Noi fummo ammaliati da lui, dalla sua piccola persona, ma dalla sua vasta mente, anche se eravamo tutti consapevoli che il suo “essere di sinistra”, cioè propugnatore di quella autentica dottrina rivoluzionaria che prendeva le mosse da Sorel, da Guenon, da La Rochelle, per poi sfociare nelle ultime, drammatiche vicende del fascismo, ci avrebbe inimicato per sempre i poteri forti importati da Oltre Oceano nel Dopoguerra, amalgamatisi con la Chiesa e benedetti dal PCI, che fidava di poterli corrompere. E nella vita ci saremmo trovati soli ed isolati, senza appoggi né sponsor. E così fu.

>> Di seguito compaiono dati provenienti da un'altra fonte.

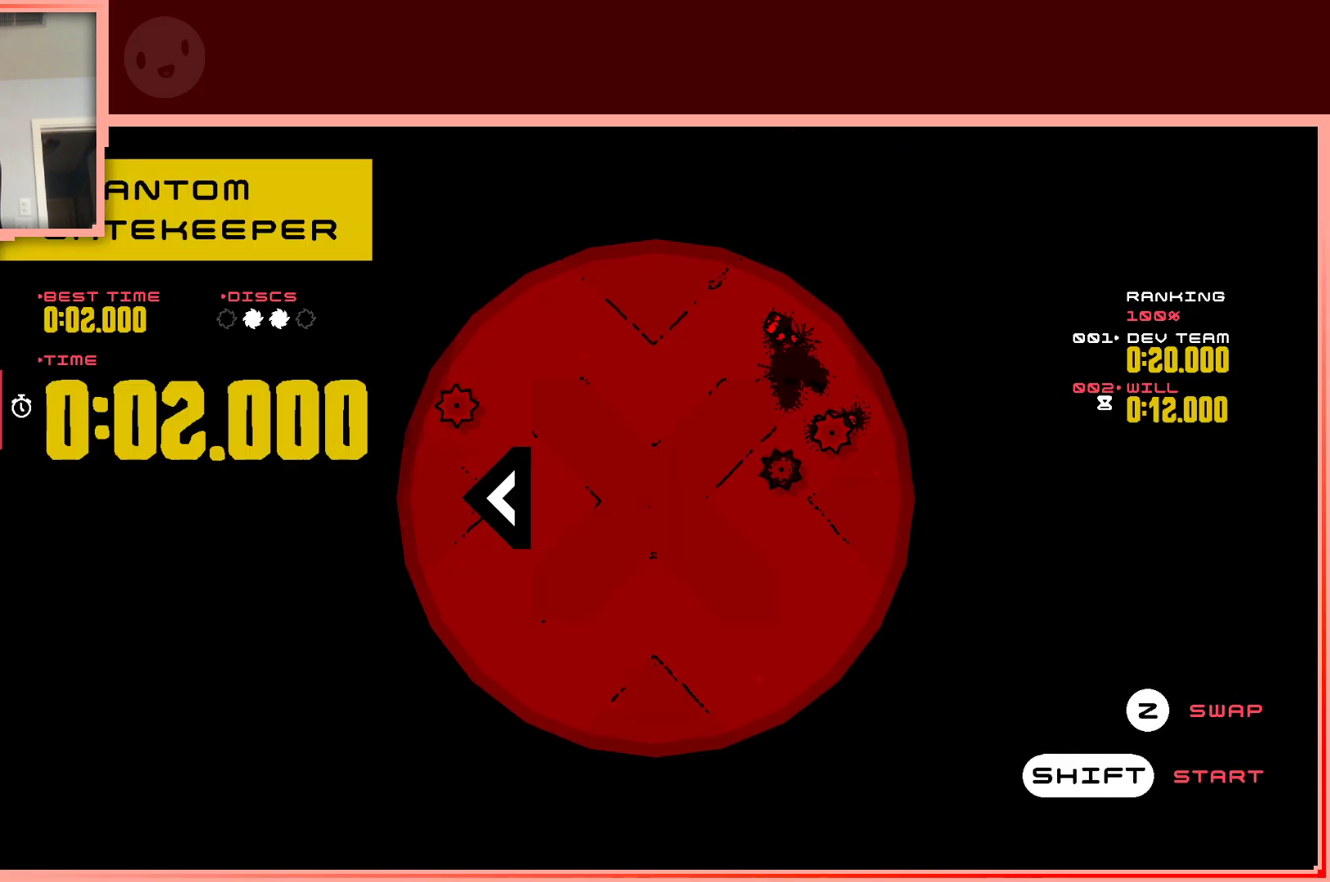
{"keys": [], "events": [[33, "shift", "up"], [67, "shift", "down"], [167, "shift", "up"]]}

Le corporazioni, autentiche leve di rappresentanza politica del mondo del lavoro, la socializzazione delle fabbriche (con la partecipazione agli utili da parte degli operai e la costituzione dei consigli aziendali misti datore di lavoro-dipendenti), l’equiparazione sociale basata sui valori di merito e di necessità, non più sull’uguaglianza per diritto acquisito, inserita in una società organica e funzionale, e infine la necessità di rilanciare una politica ambientalista sganciata dai grandi potentati dagli interessi contrapposti (Green Peace, WWF, Legambiente, ecc.), furono le proposte politiche che Rauti portò in Parlamento, e che oggi, persone come la Merkel e come Tremonti, la prima adottandole, il secondo teorizzandole, hanno fatte loro, consapevoli che esse rappresentano l’unico modo concreto di uscire dalla trappola del liberismo economico, che si basa sull’ineguaglianza sociale, il globalismo dei mercati e l’abbattimento delle nazioni, e lo sfruttamento delle classi più povere a vantaggio di quelle più ricche. E, come nel caso della Germania, questa funzionalità è stata immessa nel sistema internazionale, addirittura per determinarlo e indebolirlo!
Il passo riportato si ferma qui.